California has received praise lately for its legalization of recreational marijuana, the ninth state to do so, including the District of Columbia. While this is a step forward and makes the concept of recreational weed being legalized federally more realistic, there is an issue. And no, I’m not referring to Jeff Session’s adamant anti-weed stance that is preventing federal legalization.

I’m talking about 587,700 people being arrested. Their crime? Marijuana possession. According to the Washington Post, this is a number larger than murder, rape, aggravated and sexual assault combined.

This is not new data, but one that has been building up for quite a while. According to the ACLU, over 7 million people were arrested for owning pot from 2001 to 2010.    

Something else that should be noted? White people and black people smoke weed around roughly the same amount. 

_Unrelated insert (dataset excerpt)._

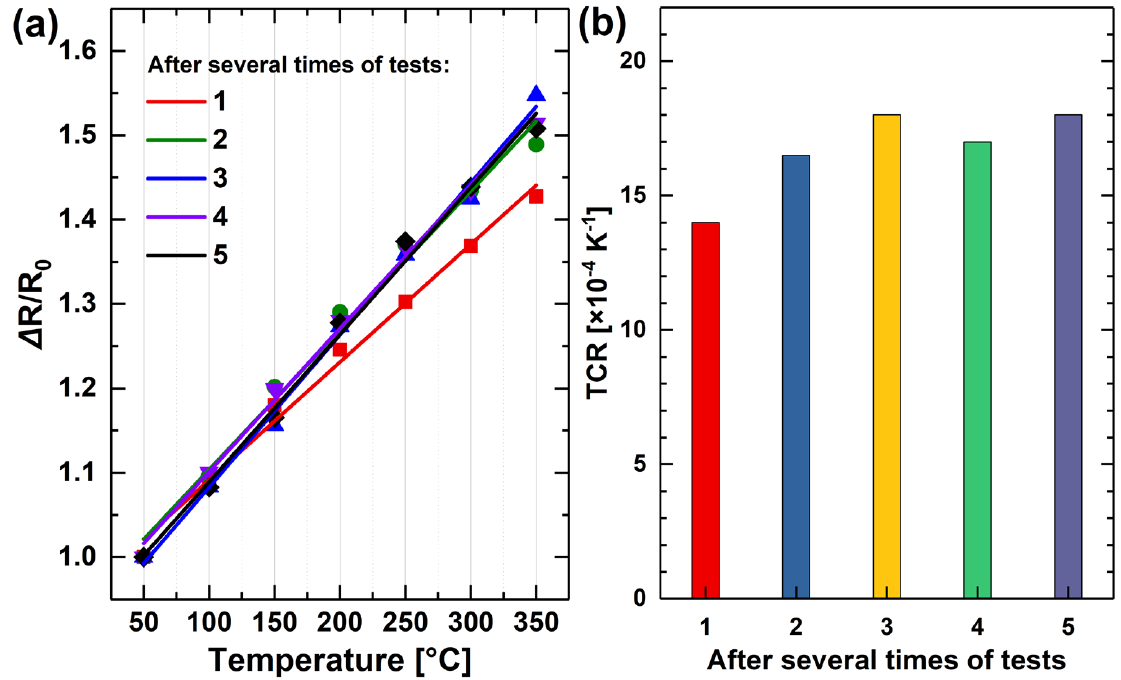
Figure 12. ( a ) Thermal-resistance curves, ( b ) TCR values of annealed WTi alloy film with 6.8 at.% Ti after cycled-thermal-resistance measurements.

If this is the case, why are black Americans arrested and jailed at a larger scale than white Americans? Getting life sentence without parole for selling pot?

The short answer is racism. The long answer begins with the Marijuana Tax Act of 1937, when the bill declared that smoking marijuana makes black men feel equal to white men, seduces white women and provides effects that makes black men act differently. This racism worsened in the 1970s. Known as the War on Drugs, President Richard Nixon enforced a strict act called the Controlled Substance Act that declared substances could be highly dangerous and addictive and should be monitored. Marijuana was one of the drugs deemed most dangerous with minimal medical benefits despite evidence saying otherwise.

How is this racist? President Nixon’s domestic policy chief John Ehrlichman was quoted in an interview saying, “We knew we couldn’t make it illegal to be either against the war or black, but by getting the public to associate the hippies with marijuana and blacks with heroin, and then criminalizing both heavily, we could disrupt those communities. We could arrest their leaders, raid their homes, break up their meetings, and vilify them night after night on the evening news. Did we know we were lying about the drugs? Of course, we did.”

As Nixon’s War on Drugs quietly died down, it never died out. It influenced the public to perceive people of color as more likely to abuse substances and be inferior to white people. This dehumanizing mindset is something that is still around in 2018. A Kansas representative stated recently that black people are genetically more likely to act worse on drugs and therefore marijuana should be illegal.

While I’m rooting for nationwide legalization, we need to have more awareness on how black lives are being negatively impacted by the marijuana business. Kudos to California for stepping up, but until America recognizes the connection between weed and racism, we’re not really moving forward.